* Task instructions *
Every line containing the string "Pedersen" is to be copied from the records.

* Provided entries *
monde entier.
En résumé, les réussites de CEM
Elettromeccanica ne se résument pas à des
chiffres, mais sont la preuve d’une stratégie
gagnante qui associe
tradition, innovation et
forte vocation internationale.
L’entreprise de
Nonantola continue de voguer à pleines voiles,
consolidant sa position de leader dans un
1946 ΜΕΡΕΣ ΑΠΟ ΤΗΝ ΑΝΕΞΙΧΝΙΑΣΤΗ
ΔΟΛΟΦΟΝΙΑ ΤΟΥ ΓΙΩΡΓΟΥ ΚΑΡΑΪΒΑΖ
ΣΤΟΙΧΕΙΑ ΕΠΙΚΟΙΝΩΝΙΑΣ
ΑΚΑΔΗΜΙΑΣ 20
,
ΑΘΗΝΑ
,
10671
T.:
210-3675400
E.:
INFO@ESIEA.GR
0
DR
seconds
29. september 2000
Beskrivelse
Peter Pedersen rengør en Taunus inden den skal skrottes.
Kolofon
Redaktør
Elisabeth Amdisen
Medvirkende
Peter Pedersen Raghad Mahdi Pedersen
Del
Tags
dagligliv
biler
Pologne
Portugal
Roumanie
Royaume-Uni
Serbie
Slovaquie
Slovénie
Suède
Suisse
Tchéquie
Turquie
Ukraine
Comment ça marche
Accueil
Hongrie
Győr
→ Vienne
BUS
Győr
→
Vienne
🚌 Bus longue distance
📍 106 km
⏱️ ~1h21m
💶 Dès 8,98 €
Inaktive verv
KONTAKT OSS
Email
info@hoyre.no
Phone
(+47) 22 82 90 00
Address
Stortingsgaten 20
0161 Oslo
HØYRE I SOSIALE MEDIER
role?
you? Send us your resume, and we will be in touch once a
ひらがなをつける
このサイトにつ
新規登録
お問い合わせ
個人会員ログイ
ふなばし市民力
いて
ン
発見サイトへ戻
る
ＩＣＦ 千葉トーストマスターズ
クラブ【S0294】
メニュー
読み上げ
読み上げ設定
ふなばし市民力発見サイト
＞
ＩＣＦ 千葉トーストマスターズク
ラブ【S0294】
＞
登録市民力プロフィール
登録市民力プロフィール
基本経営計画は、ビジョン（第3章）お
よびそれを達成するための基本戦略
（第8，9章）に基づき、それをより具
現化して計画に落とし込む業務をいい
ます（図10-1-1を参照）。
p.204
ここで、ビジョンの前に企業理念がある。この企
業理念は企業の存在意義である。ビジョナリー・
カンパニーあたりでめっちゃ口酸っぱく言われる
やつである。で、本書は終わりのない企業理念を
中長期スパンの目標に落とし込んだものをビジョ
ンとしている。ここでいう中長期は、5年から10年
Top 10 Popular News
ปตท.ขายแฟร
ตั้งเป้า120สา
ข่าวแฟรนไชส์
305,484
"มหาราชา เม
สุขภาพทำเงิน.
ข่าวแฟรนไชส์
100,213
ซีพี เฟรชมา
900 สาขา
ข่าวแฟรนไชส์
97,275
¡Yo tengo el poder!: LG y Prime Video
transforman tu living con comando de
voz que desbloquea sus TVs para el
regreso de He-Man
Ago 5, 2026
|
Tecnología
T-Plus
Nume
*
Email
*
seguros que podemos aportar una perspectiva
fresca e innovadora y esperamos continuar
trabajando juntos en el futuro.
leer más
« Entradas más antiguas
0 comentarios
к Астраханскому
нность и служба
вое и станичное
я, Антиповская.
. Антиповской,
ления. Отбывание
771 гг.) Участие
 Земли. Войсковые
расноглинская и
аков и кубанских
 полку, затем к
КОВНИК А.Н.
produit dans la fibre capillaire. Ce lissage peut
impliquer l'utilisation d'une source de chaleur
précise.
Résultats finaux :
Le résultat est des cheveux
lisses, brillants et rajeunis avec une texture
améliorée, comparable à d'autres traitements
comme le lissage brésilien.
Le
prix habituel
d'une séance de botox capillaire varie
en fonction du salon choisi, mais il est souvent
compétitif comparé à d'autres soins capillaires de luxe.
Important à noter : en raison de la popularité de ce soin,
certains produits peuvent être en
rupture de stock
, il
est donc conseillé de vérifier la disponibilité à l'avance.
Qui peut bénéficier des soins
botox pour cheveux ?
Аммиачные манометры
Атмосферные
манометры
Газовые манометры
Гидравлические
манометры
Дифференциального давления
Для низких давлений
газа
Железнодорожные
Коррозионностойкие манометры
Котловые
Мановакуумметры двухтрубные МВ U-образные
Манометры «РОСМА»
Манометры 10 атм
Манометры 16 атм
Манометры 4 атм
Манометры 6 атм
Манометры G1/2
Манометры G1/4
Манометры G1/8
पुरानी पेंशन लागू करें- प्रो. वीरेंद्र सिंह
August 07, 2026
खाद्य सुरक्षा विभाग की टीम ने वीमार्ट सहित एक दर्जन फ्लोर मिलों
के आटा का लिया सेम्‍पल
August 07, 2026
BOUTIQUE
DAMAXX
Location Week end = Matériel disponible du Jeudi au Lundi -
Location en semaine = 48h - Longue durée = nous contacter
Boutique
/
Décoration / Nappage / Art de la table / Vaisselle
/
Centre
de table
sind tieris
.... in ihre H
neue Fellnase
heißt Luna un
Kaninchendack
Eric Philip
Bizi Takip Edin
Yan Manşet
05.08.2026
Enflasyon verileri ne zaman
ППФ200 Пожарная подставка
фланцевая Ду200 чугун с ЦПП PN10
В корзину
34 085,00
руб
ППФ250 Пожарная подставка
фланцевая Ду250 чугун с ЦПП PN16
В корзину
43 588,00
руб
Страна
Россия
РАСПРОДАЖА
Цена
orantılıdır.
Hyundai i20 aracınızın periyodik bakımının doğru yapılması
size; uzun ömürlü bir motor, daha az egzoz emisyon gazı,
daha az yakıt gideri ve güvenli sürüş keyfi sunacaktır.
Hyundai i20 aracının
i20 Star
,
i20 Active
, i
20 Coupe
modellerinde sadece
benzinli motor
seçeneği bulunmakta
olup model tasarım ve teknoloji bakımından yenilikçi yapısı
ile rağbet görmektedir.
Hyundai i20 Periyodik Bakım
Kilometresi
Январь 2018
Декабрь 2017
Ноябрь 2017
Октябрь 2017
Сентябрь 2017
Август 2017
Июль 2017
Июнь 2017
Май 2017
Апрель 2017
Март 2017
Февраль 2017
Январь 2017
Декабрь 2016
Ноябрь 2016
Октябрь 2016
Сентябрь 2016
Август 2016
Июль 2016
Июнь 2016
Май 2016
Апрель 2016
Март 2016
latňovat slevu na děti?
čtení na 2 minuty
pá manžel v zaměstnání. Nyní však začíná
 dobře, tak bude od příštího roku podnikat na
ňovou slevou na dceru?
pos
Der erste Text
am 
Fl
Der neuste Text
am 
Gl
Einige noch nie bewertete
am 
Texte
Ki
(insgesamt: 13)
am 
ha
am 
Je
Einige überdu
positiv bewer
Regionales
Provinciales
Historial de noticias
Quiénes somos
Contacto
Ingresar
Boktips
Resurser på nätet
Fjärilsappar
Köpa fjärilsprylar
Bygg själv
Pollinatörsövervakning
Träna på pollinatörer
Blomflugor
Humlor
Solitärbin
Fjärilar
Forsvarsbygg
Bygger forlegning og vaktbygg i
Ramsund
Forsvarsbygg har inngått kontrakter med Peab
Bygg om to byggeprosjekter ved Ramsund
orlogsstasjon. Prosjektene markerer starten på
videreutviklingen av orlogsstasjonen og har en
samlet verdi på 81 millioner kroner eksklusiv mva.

* Task answer *
Peter Pedersen rengør en Taunus inden den skal skrottes.
Peter Pedersen Raghad Mahdi Pedersen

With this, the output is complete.